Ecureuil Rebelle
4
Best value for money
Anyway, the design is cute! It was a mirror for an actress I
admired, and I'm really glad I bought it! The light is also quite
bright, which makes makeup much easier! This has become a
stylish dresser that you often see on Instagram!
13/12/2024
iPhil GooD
● ● ●
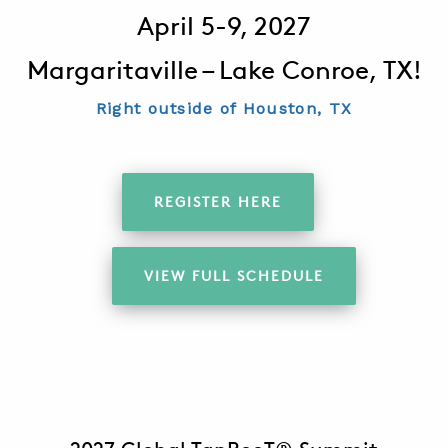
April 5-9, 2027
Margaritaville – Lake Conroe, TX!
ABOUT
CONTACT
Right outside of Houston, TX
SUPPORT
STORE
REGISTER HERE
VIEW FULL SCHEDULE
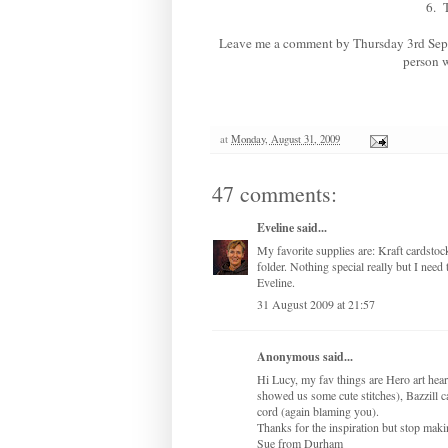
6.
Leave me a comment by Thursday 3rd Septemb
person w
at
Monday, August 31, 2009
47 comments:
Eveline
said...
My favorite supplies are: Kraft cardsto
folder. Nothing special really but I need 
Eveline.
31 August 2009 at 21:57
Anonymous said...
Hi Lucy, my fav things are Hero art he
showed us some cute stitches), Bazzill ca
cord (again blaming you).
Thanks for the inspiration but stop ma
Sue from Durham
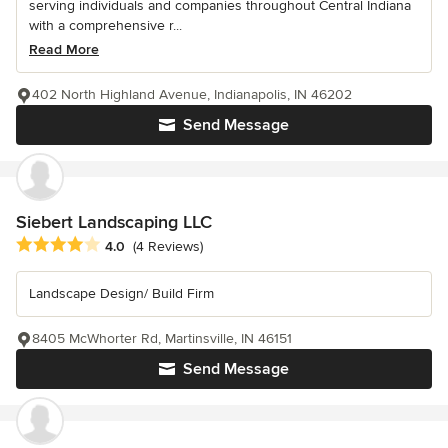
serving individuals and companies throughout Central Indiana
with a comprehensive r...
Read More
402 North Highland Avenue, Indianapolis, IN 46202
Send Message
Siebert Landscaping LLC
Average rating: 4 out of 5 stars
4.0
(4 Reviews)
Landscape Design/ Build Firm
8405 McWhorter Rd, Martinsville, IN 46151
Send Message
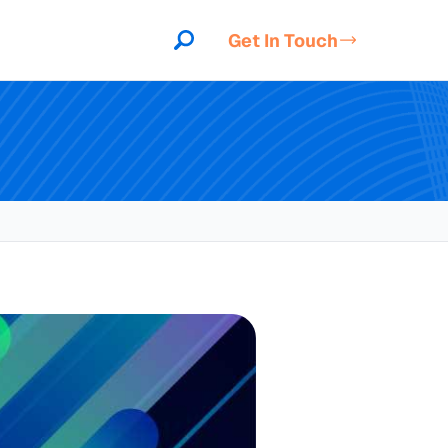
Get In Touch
● ● ●
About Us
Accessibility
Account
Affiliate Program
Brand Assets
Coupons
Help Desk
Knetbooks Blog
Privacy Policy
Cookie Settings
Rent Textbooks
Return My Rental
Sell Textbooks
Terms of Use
● ● ●
● REQUEST
Find all the lines containing "really" in the material, then copy them.

● RESULT BELOW
admired, and I'm really glad I bought it! The light is also quite
folder. Nothing special really but I need 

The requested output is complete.